Intel Corporation dan Fortinet menjalin kolaborasi strategis untuk mengembangkan Fortinet Security Processor 6 (SP6). Memperluas hubungan jangka panjang antara kedua perusahaan, kolaborasi ini menggabungkan keahlian Fortinet dalam mengembangkan prosesor keamanan khusus (purpose-built security processor) miliknya dengan kemampuan Intel dalam desain, pengemasan, dan manufaktur semikonduktor mutakhir untuk mempercepat sekaligus memperkuat pengembangan SP6. Kolaborasi ini juga akan membantu meningkatkan ketahanan dan keberagaman rantai pasok global Fortinet.
“Seiring organisasi menghadapi lanskap ancaman yang berkembang dengan sangat cepat, infrastruktur keamanan harus mampu menghadirkan kinerja tinggi sekaligus inovasi dalam skala besar.
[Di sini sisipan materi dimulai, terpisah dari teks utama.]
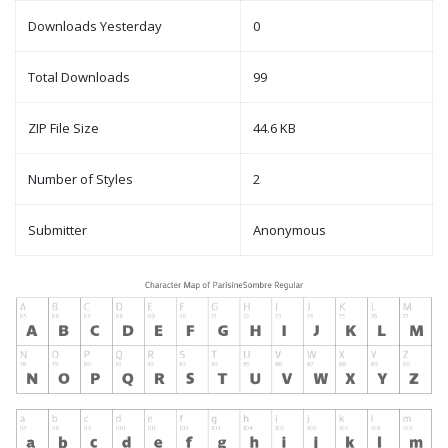
Downloads Yesterday
0
Total Downloads
99
ZIP File Size
44.6 KB
Number of Styles
2
Submitter
Anonymous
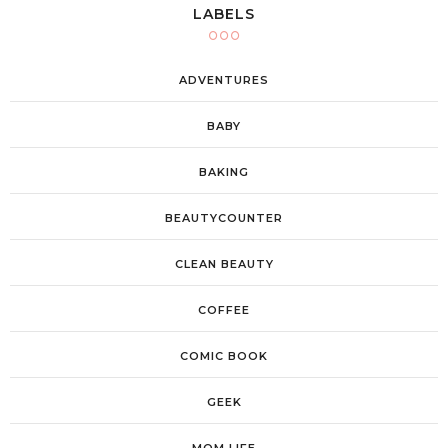
LABELS
ADVENTURES
BABY
BAKING
BEAUTYCOUNTER
CLEAN BEAUTY
COFFEE
COMIC BOOK
GEEK
MOM LIFE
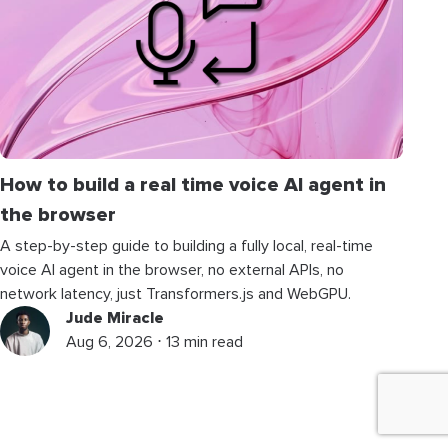
How to build a real time voice AI agent in
the browser
A step-by-step guide to building a fully local, real-time
voice AI agent in the browser, no external APIs, no
network latency, just Transformers.js and WebGPU.
Jude Miracle
Aug 6, 2026 ⋅ 13 min read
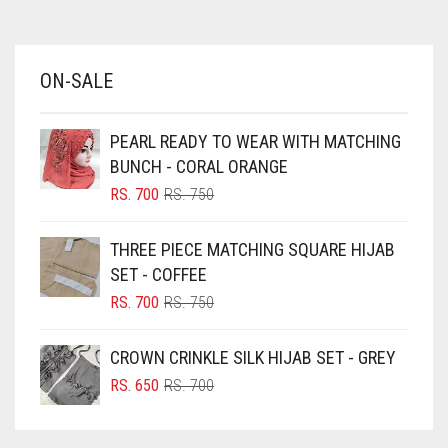
AZURE BLUE
BABY BLUE
ON-SALE
BABY PINK
BEIGE
PEARL READY TO WEAR WITH MATCHING
BLACK
BUNCH - CORAL ORANGE
BLIZZARD
ORIGINAL
CURRENT
RS.
700
RS.
750
PRICE
PRICE
BLUE
WAS:
IS:
THREE PIECE MATCHING SQUARE HIJAB
RS. 750.
RS. 700.
BLUISH PURPLE
SET - COFFEE
BLUSH PINK
ORIGINAL
CURRENT
RS.
700
RS.
750
PRICE
PRICE
BOTTLE GREEN
WAS:
IS:
CROWN CRINKLE SILK HIJAB SET - GREY
BRIGHT BLUE
RS. 750.
RS. 700.
ORIGINAL
CURRENT
RS.
650
RS.
700
BRIGHT RED
PRICE
PRICE
WAS:
IS:
BRIGHT WHITE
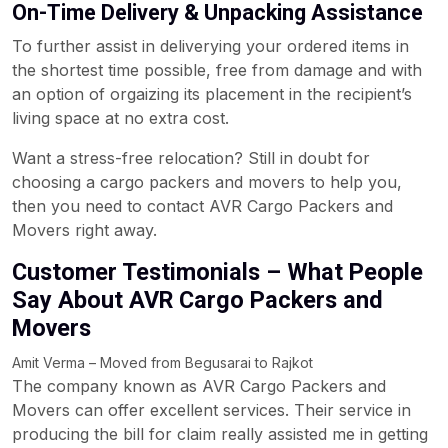
On-Time Delivery & Unpacking Assistance
To further assist in deliverying your ordered items in
the shortest time possible, free from damage and with
an option of orgaizing its placement in the recipient’s
living space at no extra cost.
Want a stress-free relocation? Still in doubt for
choosing a cargo packers and movers to help you,
then you need to contact AVR Cargo Packers and
Movers right away.
Customer Testimonials – What People
Say About AVR Cargo Packers and
Movers
Amit Verma – Moved from Begusarai to Rajkot
The company known as AVR Cargo Packers and
Movers can offer excellent services. Their service in
producing the bill for claim really assisted me in getting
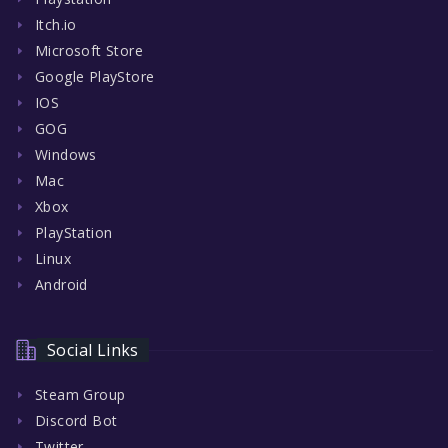
Itch.io
Microsoft Store
Google PlayStore
IOS
GOG
Windows
Mac
Xbox
PlayStation
Linux
Android
Social Links
Steam Group
Discord Bot
Twitter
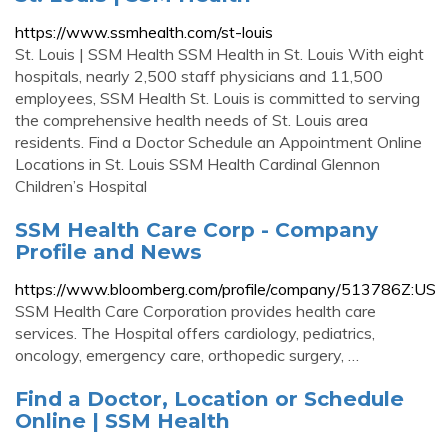
https://www.ssmhealth.com/st-louis
St. Louis | SSM Health SSM Health in St. Louis With eight
hospitals, nearly 2,500 staff physicians and 11,500
employees, SSM Health St. Louis is committed to serving
the comprehensive health needs of St. Louis area
residents. Find a Doctor Schedule an Appointment Online
Locations in St. Louis SSM Health Cardinal Glennon
Children’s Hospital
SSM Health Care Corp - Company
Profile and News
https://www.bloomberg.com/profile/company/513786Z:US
SSM Health Care Corporation provides health care
services. The Hospital offers cardiology, pediatrics,
oncology, emergency care, orthopedic surgery, …
Find a Doctor, Location or Schedule
Online | SSM Health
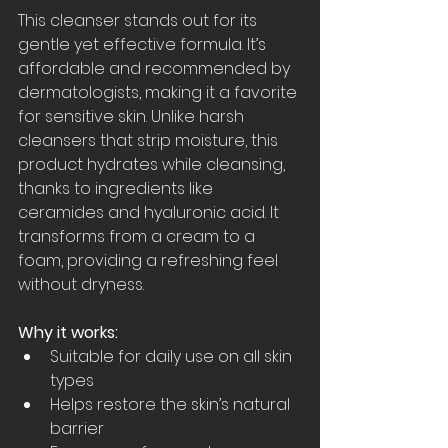
This cleanser stands out for its 
gentle yet effective formula. It’s 
affordable and recommended by 
dermatologists, making it a favorite 
for sensitive skin. Unlike harsh 
cleansers that strip moisture, this 
product hydrates while cleansing, 
thanks to ingredients like 
ceramides and hyaluronic acid. It 
transforms from a cream to a 
foam, providing a refreshing feel 
without dryness.
Why it works:
Suitable for daily use on all skin 
types  
Helps restore the skin’s natural 
barrier  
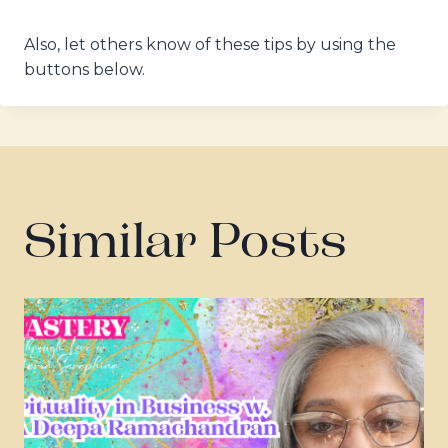
Also, let others know of these tips by using the
buttons below.
Similar Posts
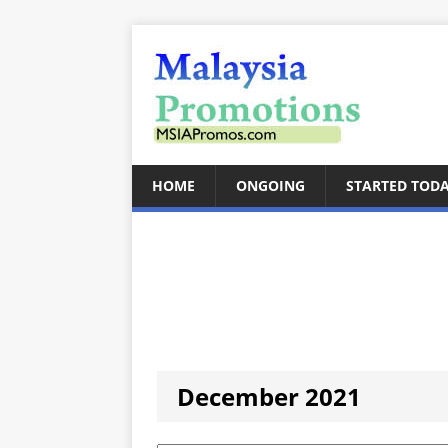
HOME
ONGOING
STARTED TOD
December 2021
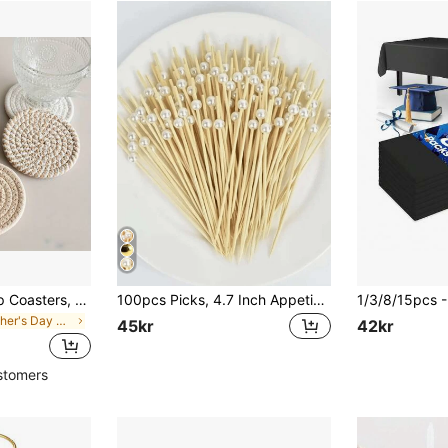
4pcs/8pcs Set Cup Coasters, Minimalist Coasters Lined With Non-Woven Fabric, Suitable For Coffee Table, Home Decor, Bar, Gift - Brown Series Birthday Gifts Graduation
100pcs Picks, 4.7 Inch Appetizer Toothpicks, White Pearl Bamboo Skewers For Appetizers, Fruits, Cupcakes, Charcuterie, Drinks Garnish Christmas Holiday Birthday Party Decorations Supplies, Toothpicks, Food Picks, For Wedding Birthday Buffet Party Food Decorations
in Mother's Day Coasters
45kr
42kr
stomers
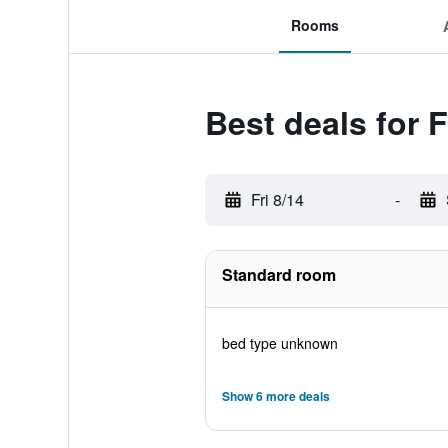
Rooms
Best deals for 
Fri 8/14
-
Standard room
bed type unknown
Show 6 more deals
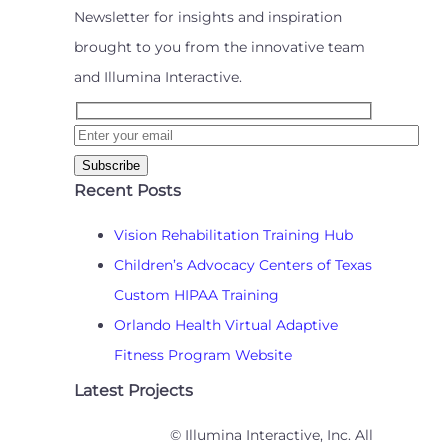
Newsletter for insights and inspiration
brought to you from the innovative team
and Illumina Interactive.
Recent Posts
Vision Rehabilitation Training Hub
Children’s Advocacy Centers of Texas
Custom HIPAA Training
Orlando Health Virtual Adaptive
Fitness Program Website
Latest Projects
© Illumina Interactive, Inc. All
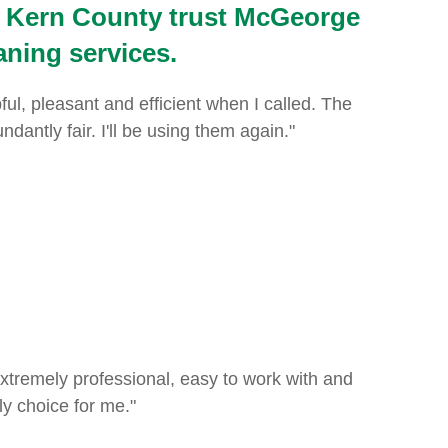
 Kern County trust McGeorge
aning services.
, pleasant and efficient when I called. The
ntly fair. I'll be using them again."
 extremely professional, easy to work with and
y choice for me."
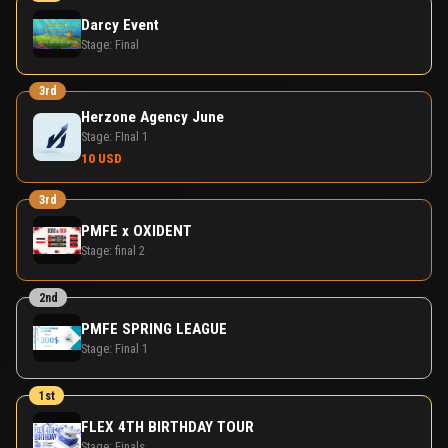
Darcy Event
Stage:
Final
3rd
Herzone Agency June
Stage:
FInal 1
10 USD
3rd
PMFE x OXIDENT
Stage:
final 2
2nd
PMFE SPRING LEAGUE
Stage:
Final 1
1st
FLEX 4TH BIRTHDAY TOUR
Stage:
Finals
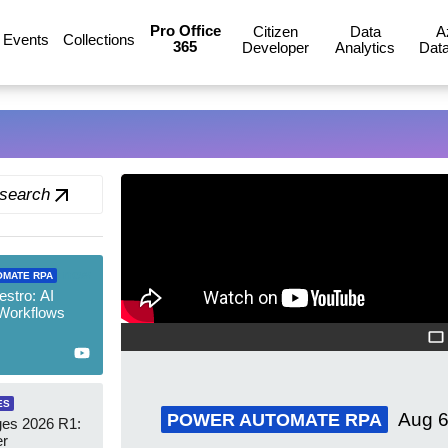
Pro Office
Citizen
Data
A
Events
Collections
365
Developer
Analytics
Data
 search
new
OMATE RPA
stro: AI
 Workflows
ES
Aug 6
POWER AUTOMATE RPA
es 2026 R1:
er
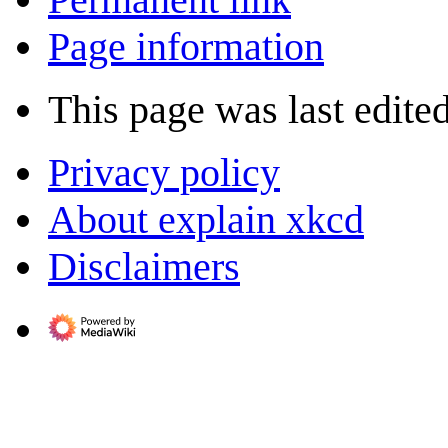
Page information
This page was last edite
Privacy policy
About explain xkcd
Disclaimers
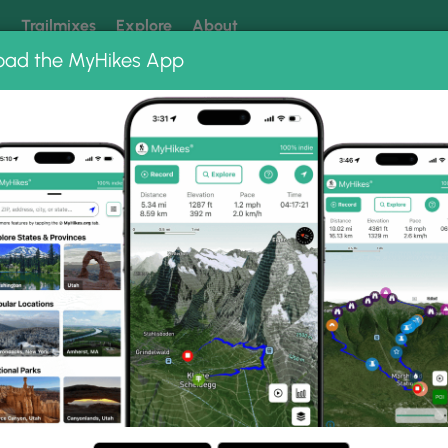
k
Trailmixes
Explore
About
oad the MyHikes App
 our trails? Set MyHikes as your preferred Google source.
Add 
ng
ing trails near me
Kolaborasi ini menunjukkan bagaimana kepemimpinan Intel di bidang semikonduktor serta kapabilitas kami dalam desain, pengemasan, dan manufaktur canggih, dapat membantu pemimpin keamanan siber seperti Fortinet dalam mempercepat pengembangan teknologi keamanan yang krusial sekaligus membangun rantai pasok global yang lebih tangguh dan beragam.”
Lip-Bu Tan, CEO, Intel, mengatakan, “ASIC yang dikembangkan khusus milik Fortinet telah menjadi pembeda utama kami selama lebih dari dua dekade, yang memungkinkan kami menghadirkan efektivitas keamanan, kinerja, dan efisiensi yang dibutuhkan pelanggan. Perluasan kemitraan dengan Intel ini akan memanfaatkan kombinasi unik antara teknologi semikonduktor mutakhir, keahlian manufaktur, dan kapabilitas rantai pasok global yang dimiliki Intel. Hal ini akan membantu Fortinet mempercepat sekaligus memperkuat strategi ASIC kami, serta memberikan dukungan yang lebih baik bagi organisasi di seluruh dunia.”
Sementara itu, Ken Xie, Founder, Chairman, CEO, Fortinet, menyampaikan bahwa selain menggabungkan kepemimpinan Fortinet dalam pengembangan prosesor keamanan khusus dengan portofolio IP yang luas di ekosistem Intel, keahlian Intel dalam desain semikonduktor yang terdistribusi (disaggregated semiconductor design), serta solusi pengemasan canggih yang dirancang untuk aplikasi berbasis AI maupun aplikasi yang sensitif terhadap biaya. Melalui kolaborasi ini, kedua perusahaan bertujuan menghadirkan prosesor keamanan yang sangat terintegrasi. Prosesor tersebut diharapkan mampu mendukung layanan keamanan yang semakin canggih sekaligus memenuhi kebutuhan kinerja tinggi yang dituntut organisasi saat ini.
Kedua perusahaan juga akan menjajaki peluang lain untuk semakin memperdalam kolaborasi di bidang teknologi semikonduktor, manufaktur, serta infrastruktur yang menjadi fondasi inovasi keamanan siber di masa depan. Upaya ini diharapkan dapat memajukan pengembangan roadmap ASIC jangka panjang Fortinet, menghadirkan peningkatan kinerja dan kapabilitas layanan yang lebih kaya fitur, serta memperkuat kepastian rantai pasok bagi pelanggan di seluruh dunia.